The students, known as delegates in Model U.N. parlance, prepare draft resolutions, plot strategy, negotiate with supporters and adversaries, resolve conflicts, and navigate the U.N.’s rules of procedure – all in the interest of mobilizing international cooperation to resolve problems.
Each year, in partnership with The Richmond Forum, a keynote speaker addresses prominent issues of policy and global affairs. Last year, Ben Bernanke, former chairman of the Federal Reserve, spoke to a gathering of roughly 500 delegates. This year, the conference hosted the Honorable Julia Gillard, former prime minister of Australia.
In the spirit of equality, the Maggie Walker team worked to attract underrepresented schools from around the state to the conference, with Director-General Zoe Nelson leading that initiative. Nelson added that the planning team this year also made a commitment to holding a sustainable conference, adopting a number of initiatives from reducing paper use to having BPA-free water bottles. “It’s about changing attitudes.”
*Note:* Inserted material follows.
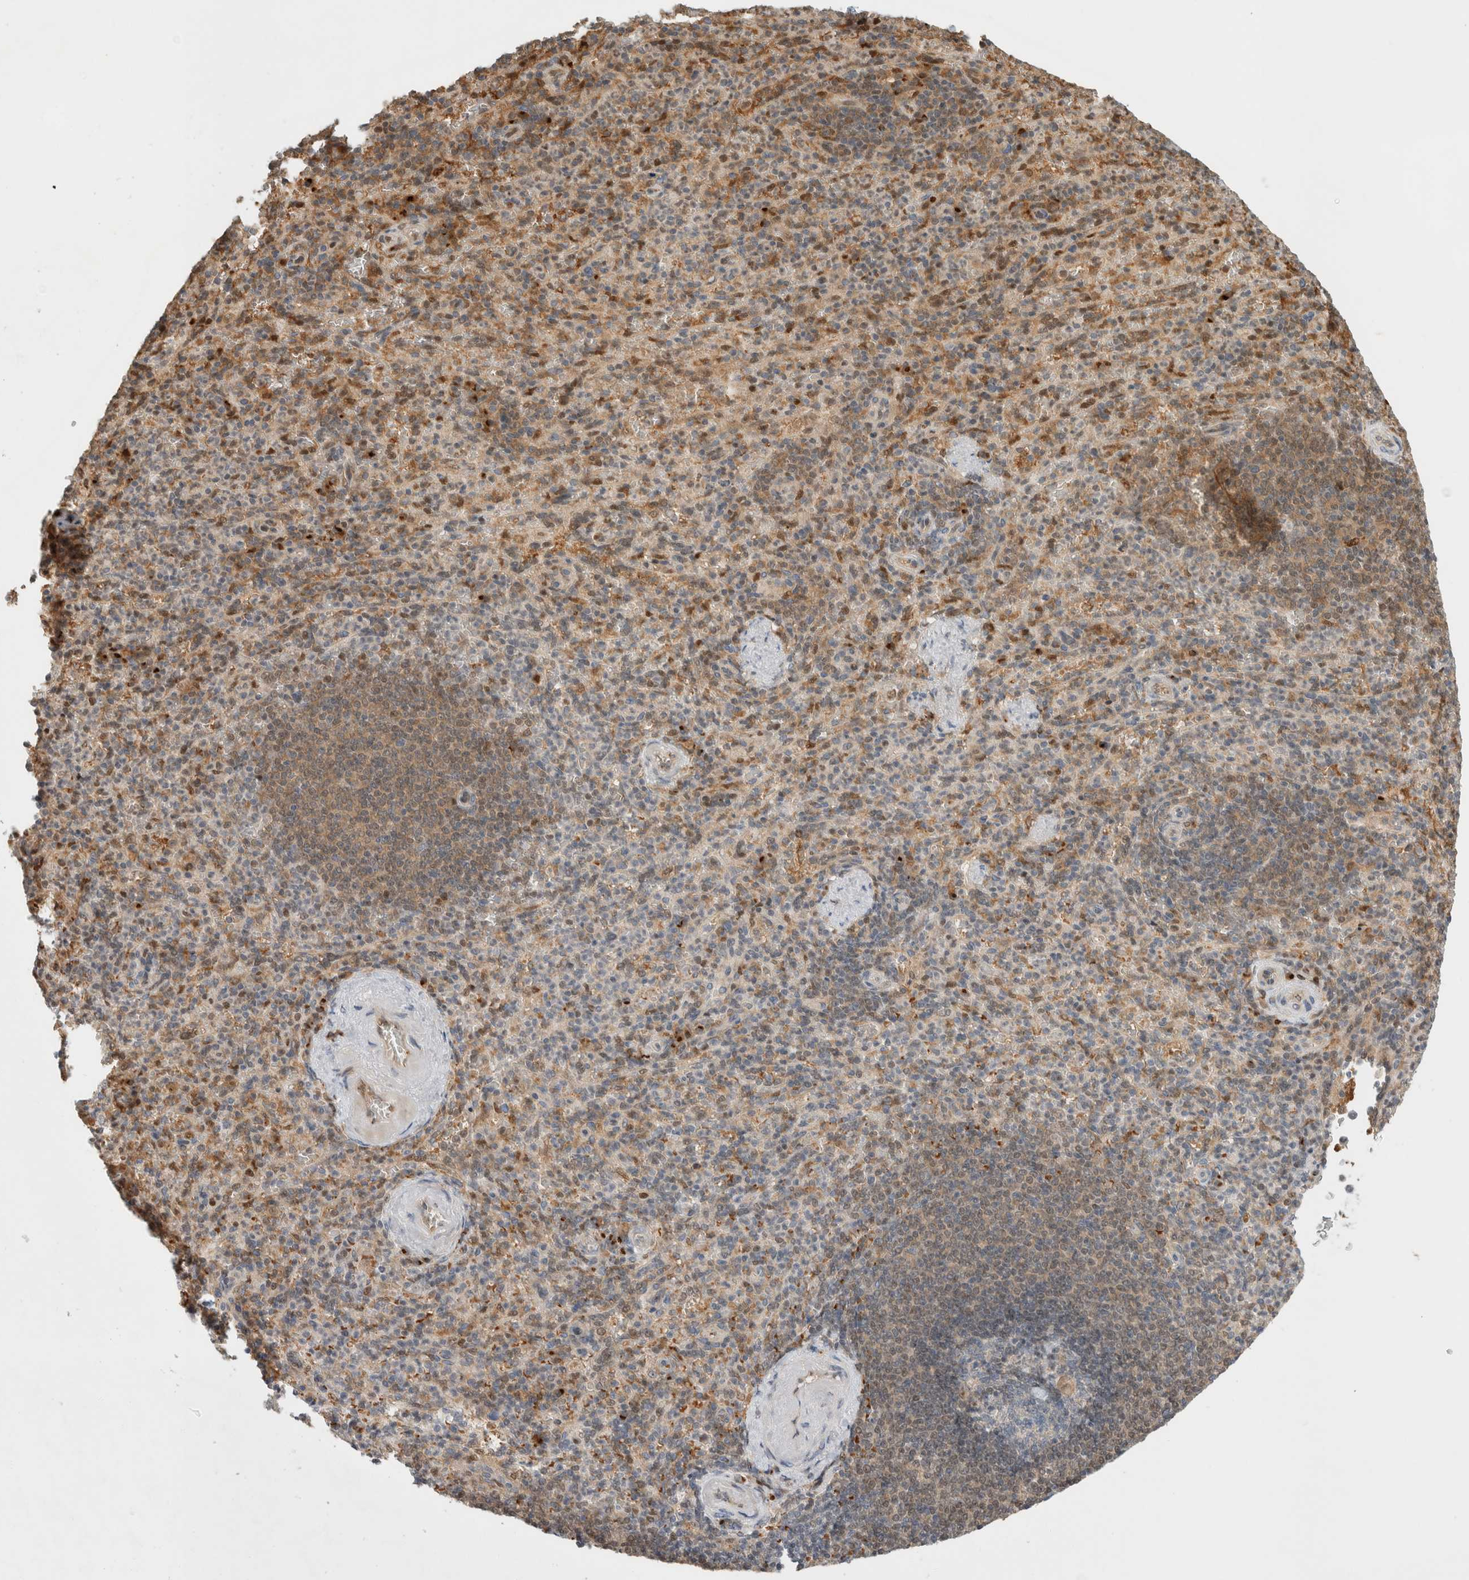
{"staining": {"intensity": "moderate", "quantity": "25%-75%", "location": "cytoplasmic/membranous,nuclear"}, "tissue": "spleen", "cell_type": "Cells in red pulp", "image_type": "normal", "snomed": [{"axis": "morphology", "description": "Normal tissue, NOS"}, {"axis": "topography", "description": "Spleen"}], "caption": "Moderate cytoplasmic/membranous,nuclear protein positivity is seen in approximately 25%-75% of cells in red pulp in spleen. (IHC, brightfield microscopy, high magnification).", "gene": "OTUD6B", "patient": {"sex": "female", "age": 74}}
Metz believes students’ attitudes are changing as they learn more about world issues and work through possible resolutions. “We can have a lot of impact on students here and abroad.”
Reshini Premaratne agrees and connects the Richmond-areas students’ efforts to the challenges of children and families on the other side of the world. “We are using the gift of education we’ve been given here to help others have the same.”